In an exponential rise is spending,
the top 5% of the CNIP accounted for 47.5% of all spending, and the
top 1% of the CNIP was responsible for 20.2% of spending. The mean
spending of the top 1% was a massive $76,476 per person.
At the other end of the spending
scale, 15.6% of the CNIP incurred no health care costs at all in
2008, while the half of the population with the lowest spending
accounted for a mere 3.1% of all expenditure. The mean spending of
the lower half of spenders was a mere $233.
As would be expected older people
make up a much larger proportion of the high spending groups, while
those in the lower spending groups tend to be younger, on average.
For example, among the top 1% of spenders, 65.1% were aged 55 or
over in 2008.
Obesity makes itself
felt
The NIHCM noted that, while the
highly skewed distribution of spending has been very persistent
over time, the proportion of expenditure accounted for by the
highest spending groups has declined to an extent over the past two
decades.
For example, spending by the top 5%
of spenders declined from 56% of total spending in 1987 to 48% in
2008.
On this change, the NIHCM says:
“This flattening of the spending distribution is consistent with
the well-documented increase in population risk factors – most
notably, obesity – and a concomitant increase in treated disease
prevalence for chronic conditions that are clinically linked to
these risk factors, such as hypertension, diabetes and
hyperlipidemia [high cholesterol levels].”

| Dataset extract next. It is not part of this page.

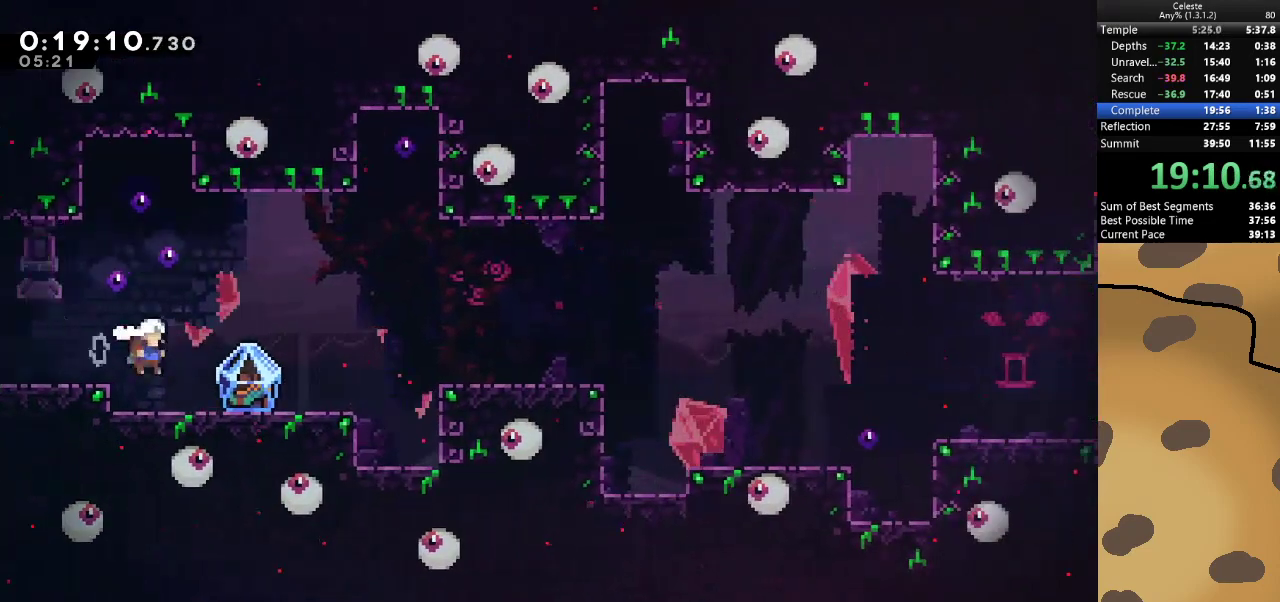
{"keys": ["d", "grab", "jump"], "events": [[100, "d", "up"], [333, "d", "down"], [467, "jump", "down"]]}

According to the MEPS, more than
34% of adults in the US were obese in 2008 with medical costs
related to obesity in that year totalling $147bn.
The NIHCM emphasises that chronic
conditions are also a likely reason why some people have high
spending over an extended period, particularly when multiple
chronic conditions are present.
According to the Agency for
Healthcare Research and Quality, more than a quarter of all
Americans – and two out of three older Americans – have multiple
chronic conditions and treatment for these individuals accounts for
two thirds of the country’s health care spending.
Big spenders stay big
spenders
Continuing its observations on the
ongoing impact of chronic diseases, the NIHCM notes that 18% of
people who were in the top 1% spending category in 2007 remained in
the top-spending category in 2008.
For the top 5% and top 10% spending
categories, the comparable retention figures were 31% and 43%,
respectively. Among those in the top 30% of spending there was a
nearly two-thirds retention from 2007 to 2008.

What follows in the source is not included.